§ **Selected excerpt**:
Saturday, April 27, 2013

Mira Nair Indian female director

Indian born director and producer Mira Nair is a well respected and accomplished film maker based in New York. Although she started out wanting to be an actress, Nair says that she “fell into” directing, first working on documentaries and then moving on to feature films.  On Friday, April 26th, her most recent project, “The Reluctant Fundamentalist” was released in theatres nationwide. Based on a novel written by a Pakistani author, the film tells the life story of a successful Pakistani man in New York who had graduated from Princeton, got a great job, and was in love with his beautiful girlfriend when September 11, 2001 completely changed his life. He was looked at as a suspect, strip searched and interrogated because of his Pakistani origin. Storylines of prejudice, cultural displacement, and foreigners adjusting to a new country are prominent themes in Nair’s films.



Often times when the American public thinks of Indian made films, they think of Bollywood, loud songs, dance numbers, and bright colors. Mira Nair is part of a growing genre of Indian directors who are creating Indian films incorporating serious issues and social complexities into entertaining stories without the song and dance (for the most part excluding Monsoon Wedding). In contrast with the typical Bollywood films, Nair’s projects are rich with emotion. In the past, this passionate filmmaker has turned down opportunities to work on movies that are anticipated box office hits, such as Harry Potter, which use special effects and do often become commercially successful.  Nair explained, “I am better suited to emotions and less interested in special effects”.  In her article, ‘Women Make Movies’, Debra Zimmerman writes “The style these women are working in, the fact that the content is more important than using special effects – it’s real male and female kind of stuff – the fact that they’re political through personal kinds of things…”

§ **Information shown**:
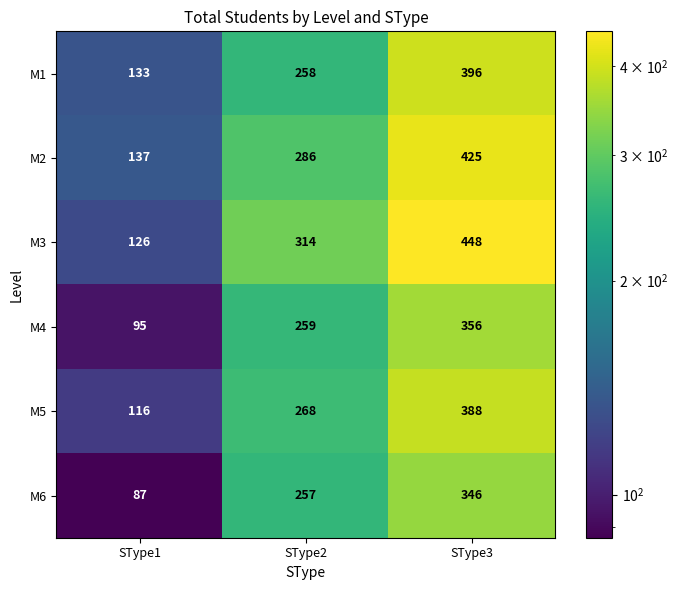

Rank the series by their maximum value, from highest to lowest.

M3, M2, M1, M5, M4, M6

§ **Study questions**:
(1) Summarize the article on Mira Nair in two sentences.
(2) Pick up the article on Mira Nair after its final sentence and continue it.
The lines above are separate material, distinct from the article on Mira Nair.

§ **List of answers**:
(1) Mira Nair, an Indian-born director and producer based in New York, fell into directing after first wanting to be an actress, and her latest film, "The Reluctant Fundamentalist," released on April 26th, follows a successful Pakistani man in New York whose life is changed by September 11, 2001. Her films deal with prejudice and cultural displacement and, unlike typical Bollywood films, weave serious social issues and emotion into their stories; she has turned down special-effects projects such as Harry Potter, saying she is better suited to emotions.

(2)
Some of Mira Nair’s most successful works include Salaam Bombay! (1988), Mississippi Masala (1993), Kama Sutra: A Tale of Love (1996), Monsoon Wedding (2001), Vanity Fair (2004), and The Namesake (2006). She has been recognized for her accomplishments with award nominations and wins, including the Golden Lion at the Venice Film Festival for Monsoon Wedding, an Independent Spirit Award for best feature, the Academy Awards, Golden Globes, BAFTA Awards, and Filmfare Award. Considering how few women are directors or producers in the film industry, to have worked on so many productions is rather impressive.
 

 
Mira Nair’s thought provoking films and work as an auteur often tell the story of the ‘other’, usually a woman, or the outsider. “Gynocriticism is a way of assessing works of art specifically in relation to the interests and desires of women. As Donovan points out, it involves a separate female way of thinking and a recognition that women's experience has been effectively silenced by a masculine culture. This response to that silencing is a new epistemology which creates or uncovers a newly visible world of female culture’ opening up and sharing this world with women readers/viewers." (Humm, 95)  Nair ‘s films typically deliver social messages that challenge the norm and push boundaries with the goal of bringing public awareness to social situations which are all too often swept under the rug. Taboo issues such as child marriage, social inequality, female sexuality, finding a home, discrimination against poorer classes of society, incest, abuse, infidelity, and the struggles of Indian families adapting to Western culture in America are just some of the subjects incorporated into the stories she is able to tell/direct so brilliantly.

Nair has a way of weaving social situations and historical events into her films in such a way that the entertainment value is not lost and audiences are challenged to think about how they can make a difference in the world we live in. Mira Nair’s forte is that she does not present one point of view as better than another. In an unbiased fashion Nair portrays situations as they are, not as how she would like them to be. They are not always happy stories and there are not always happy endings. Nair leaves it up to the viewers in the audience to examine and become aware of the situations depicted and then decide which aspect of those situations they want to follow. Bell Hooks further explains precisely what Mira Nair aims to do through her work, “Movies not only provide a narrative for specific discourses of race, sex, and class, they provide a shared experience, a common starting point from which diverse audiences can dialogue about these charged issues.”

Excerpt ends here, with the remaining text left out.